Return each entry word for word. Leave the images out.

"""

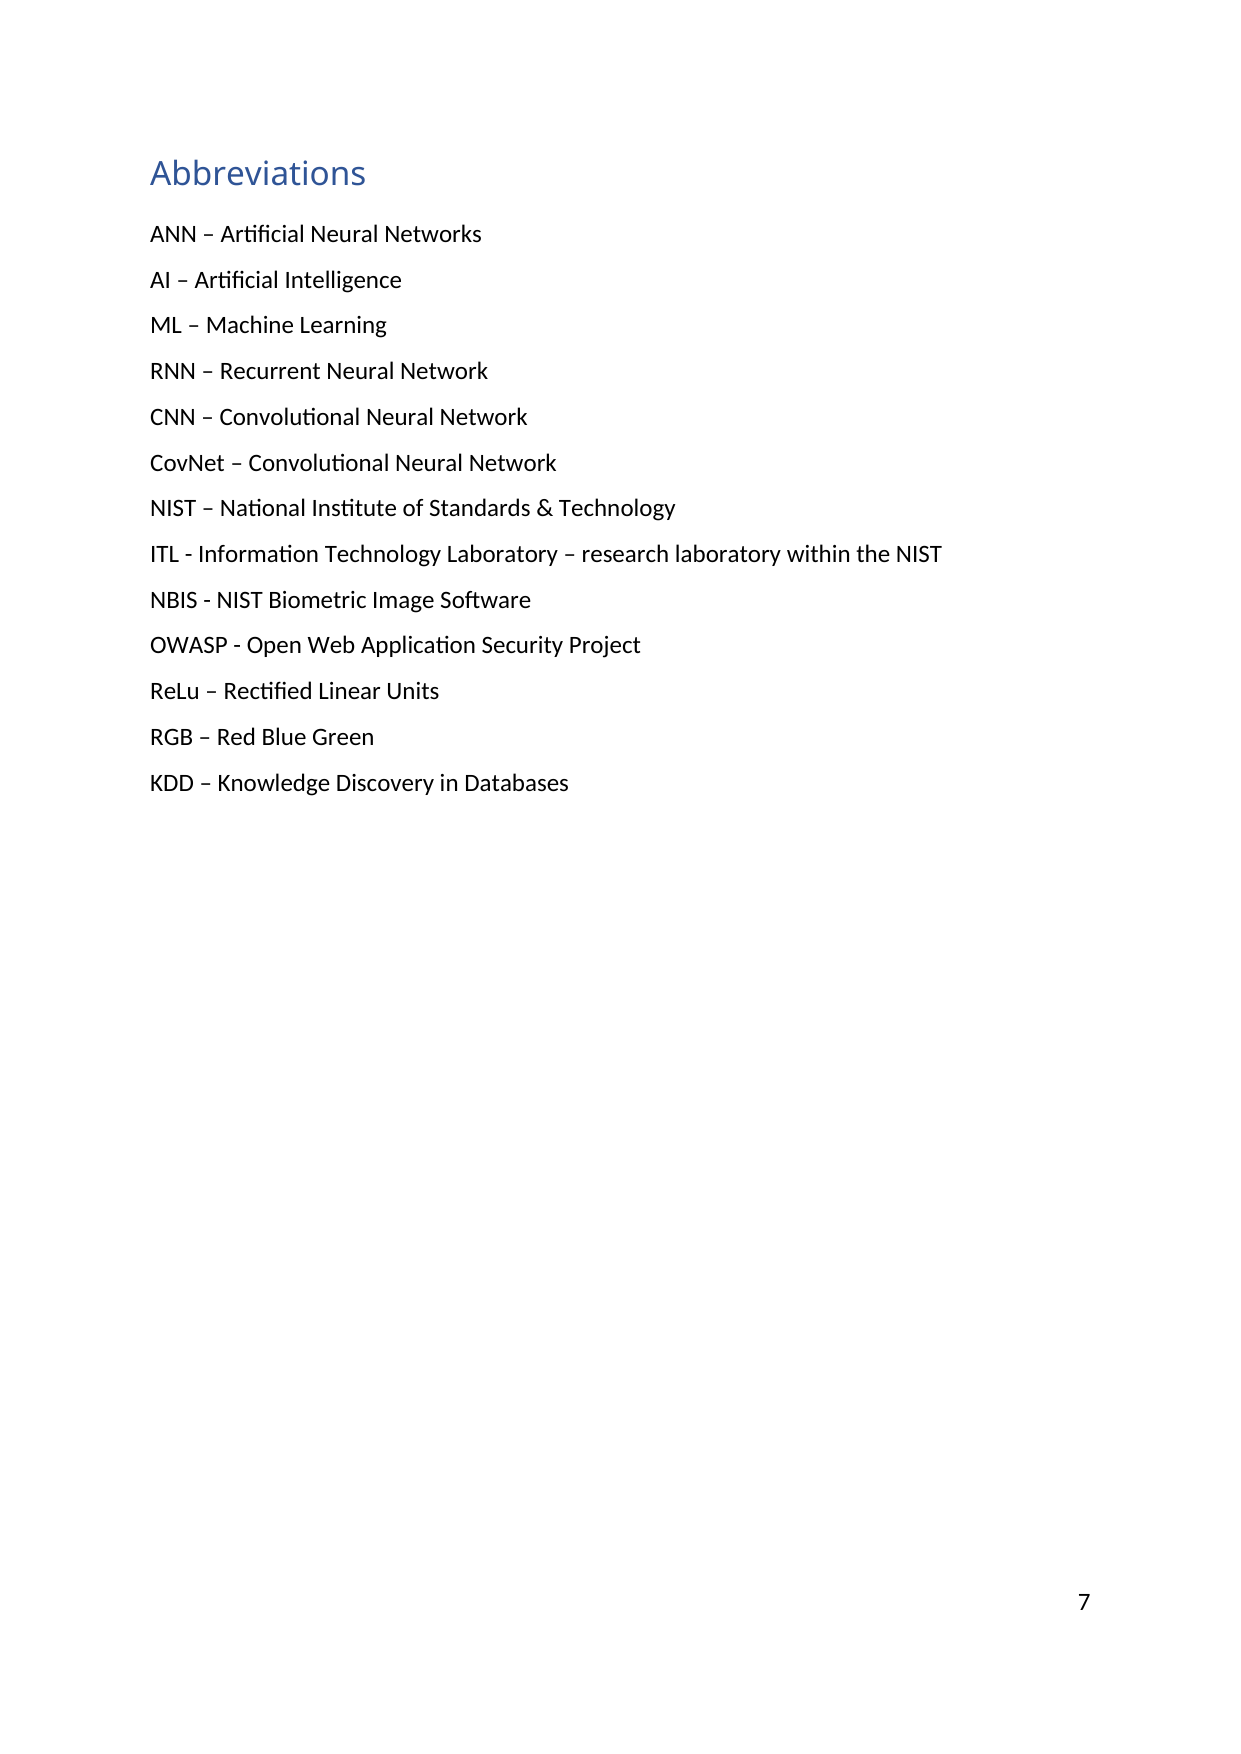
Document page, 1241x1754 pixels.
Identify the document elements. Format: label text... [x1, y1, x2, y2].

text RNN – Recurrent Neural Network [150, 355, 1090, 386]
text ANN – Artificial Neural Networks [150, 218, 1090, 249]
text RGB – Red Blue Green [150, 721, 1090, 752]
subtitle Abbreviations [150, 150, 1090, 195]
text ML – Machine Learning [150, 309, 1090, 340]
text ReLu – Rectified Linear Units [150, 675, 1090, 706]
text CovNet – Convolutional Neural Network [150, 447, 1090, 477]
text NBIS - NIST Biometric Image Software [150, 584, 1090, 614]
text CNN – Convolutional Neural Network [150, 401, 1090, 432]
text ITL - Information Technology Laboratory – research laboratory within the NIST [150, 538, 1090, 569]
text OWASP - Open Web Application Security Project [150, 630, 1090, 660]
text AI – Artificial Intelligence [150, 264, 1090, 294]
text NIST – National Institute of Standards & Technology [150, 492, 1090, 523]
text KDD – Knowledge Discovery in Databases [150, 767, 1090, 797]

"""

> [Completed task]:
Document page, 1241x1754 pixels.
Identify the document elements. Format: label text... [x1, y1, x2, y2].

text RNN – Recurrent Neural Network [150, 355, 1090, 386]
text ANN – Artificial Neural Networks [150, 218, 1090, 249]
text RGB – Red Blue Green [150, 721, 1090, 752]
subtitle Abbreviations [150, 150, 1090, 195]
text ML – Machine Learning [150, 309, 1090, 340]
text ReLu – Rectified Linear Units [150, 675, 1090, 706]
text CovNet – Convolutional Neural Network [150, 447, 1090, 477]
text NBIS - NIST Biometric Image Software [150, 584, 1090, 614]
text CNN – Convolutional Neural Network [150, 401, 1090, 432]
text ITL - Information Technology Laboratory – research laboratory within the NIST [150, 538, 1090, 569]
text OWASP - Open Web Application Security Project [150, 630, 1090, 660]
text AI – Artificial Intelligence [150, 264, 1090, 294]
text NIST – National Institute of Standards & Technology [150, 492, 1090, 523]
text KDD – Knowledge Discovery in Databases [150, 767, 1090, 797]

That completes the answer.